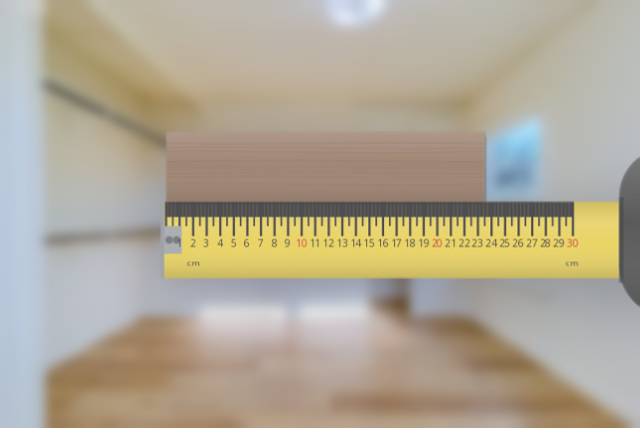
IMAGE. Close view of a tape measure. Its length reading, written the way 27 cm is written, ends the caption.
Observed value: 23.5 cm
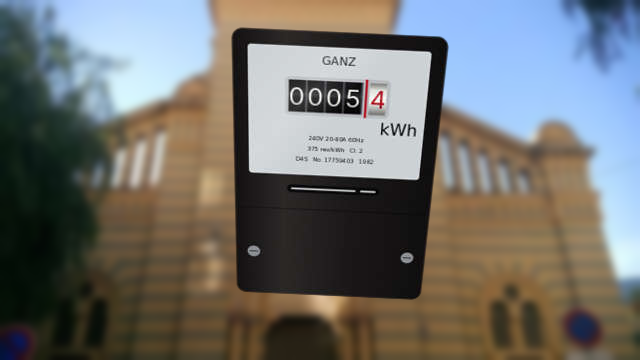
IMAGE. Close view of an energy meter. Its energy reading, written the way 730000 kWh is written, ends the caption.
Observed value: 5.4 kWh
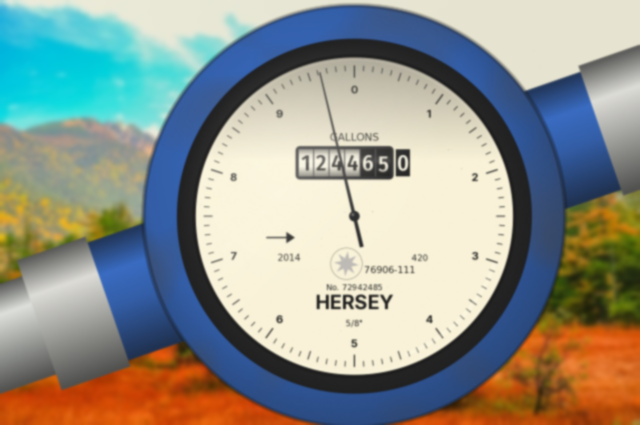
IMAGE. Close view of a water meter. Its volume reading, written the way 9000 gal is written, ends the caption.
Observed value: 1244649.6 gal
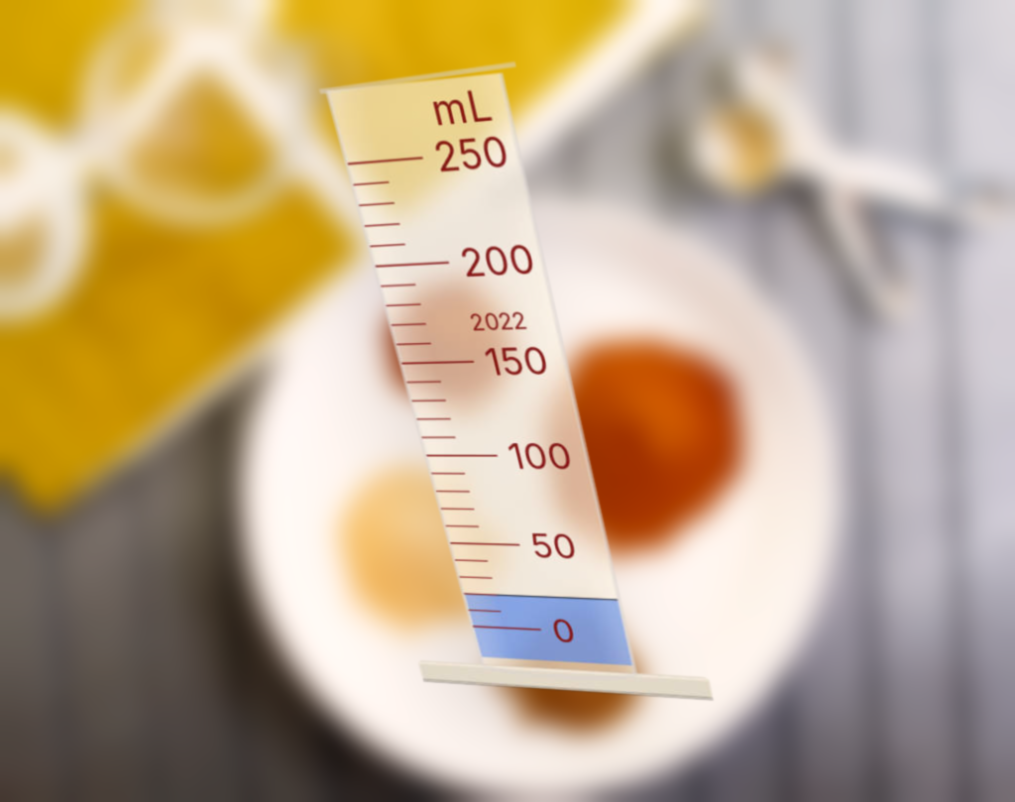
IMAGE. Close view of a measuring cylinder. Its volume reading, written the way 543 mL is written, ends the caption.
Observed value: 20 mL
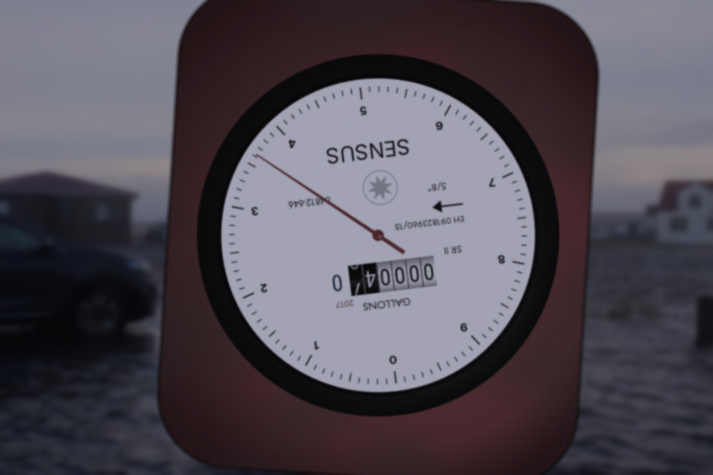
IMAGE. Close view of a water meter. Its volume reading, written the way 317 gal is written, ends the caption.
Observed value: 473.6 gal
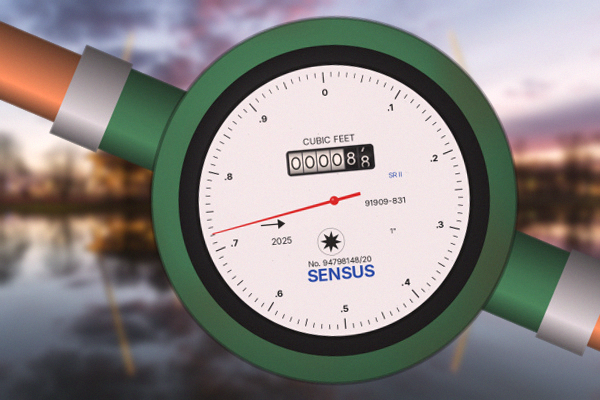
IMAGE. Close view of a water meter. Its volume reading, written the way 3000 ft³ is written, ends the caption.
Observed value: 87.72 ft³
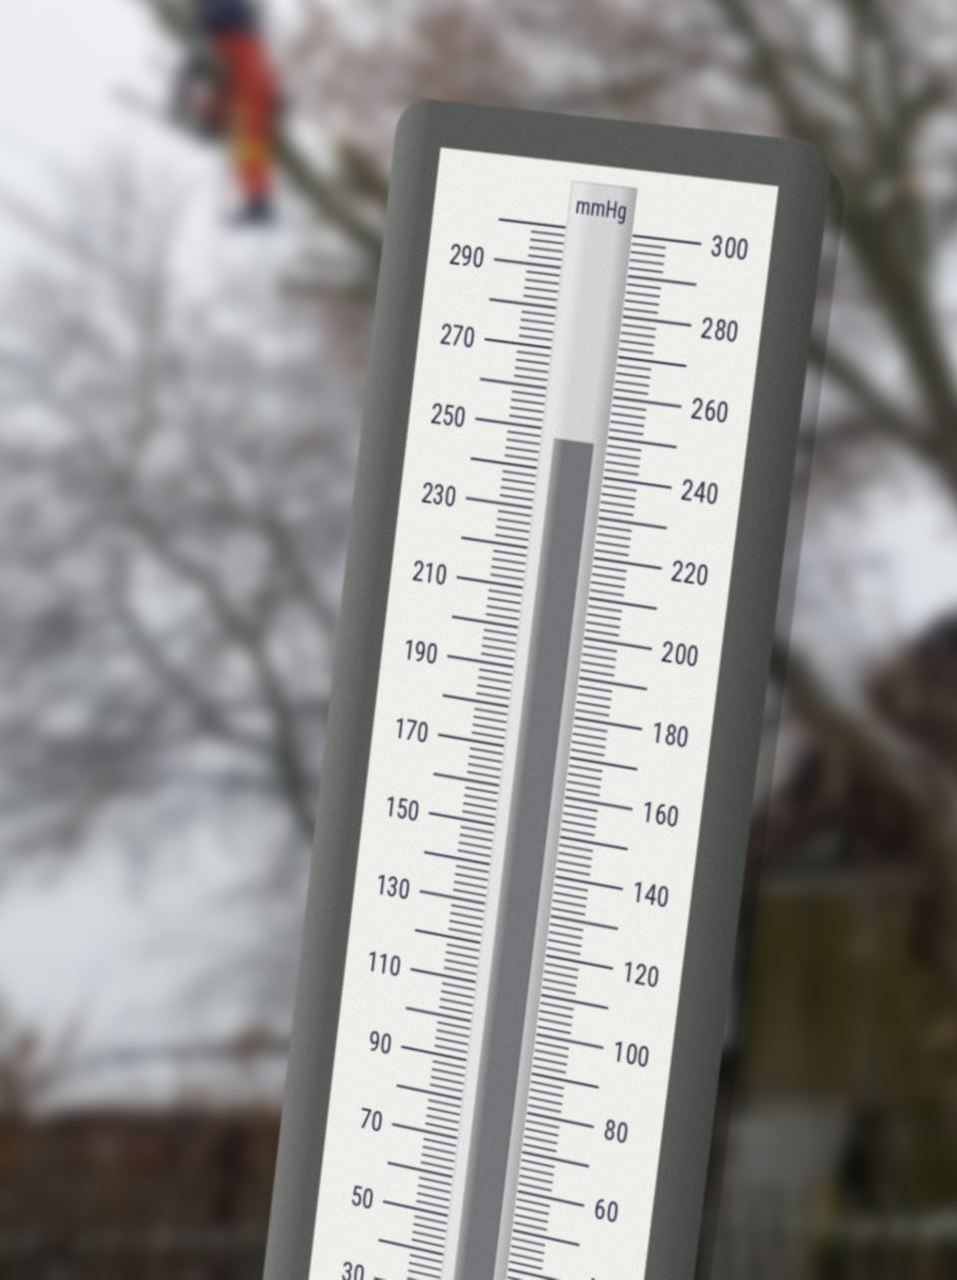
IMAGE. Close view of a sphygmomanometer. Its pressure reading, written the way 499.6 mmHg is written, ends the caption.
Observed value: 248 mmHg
========================================
* _Directions for this task_: Output the records word for word, starting at the beginning of the records and ending at the line that contains "Observed value: 20 mL", with both ends included. Leave the pictures out of your answer.

* _Reply to the exercise_:
IMAGE. Close view of a tape measure. Its length reading, written the way 27 cm is written, ends the caption.
Observed value: 23.5 cm
IMAGE. Close view of an energy meter. Its energy reading, written the way 730000 kWh is written, ends the caption.
Observed value: 5.4 kWh
IMAGE. Close view of a water meter. Its volume reading, written the way 9000 gal is written, ends the caption.
Observed value: 1244649.6 gal
IMAGE. Close view of a measuring cylinder. Its volume reading, written the way 543 mL is written, ends the caption.
Observed value: 20 mL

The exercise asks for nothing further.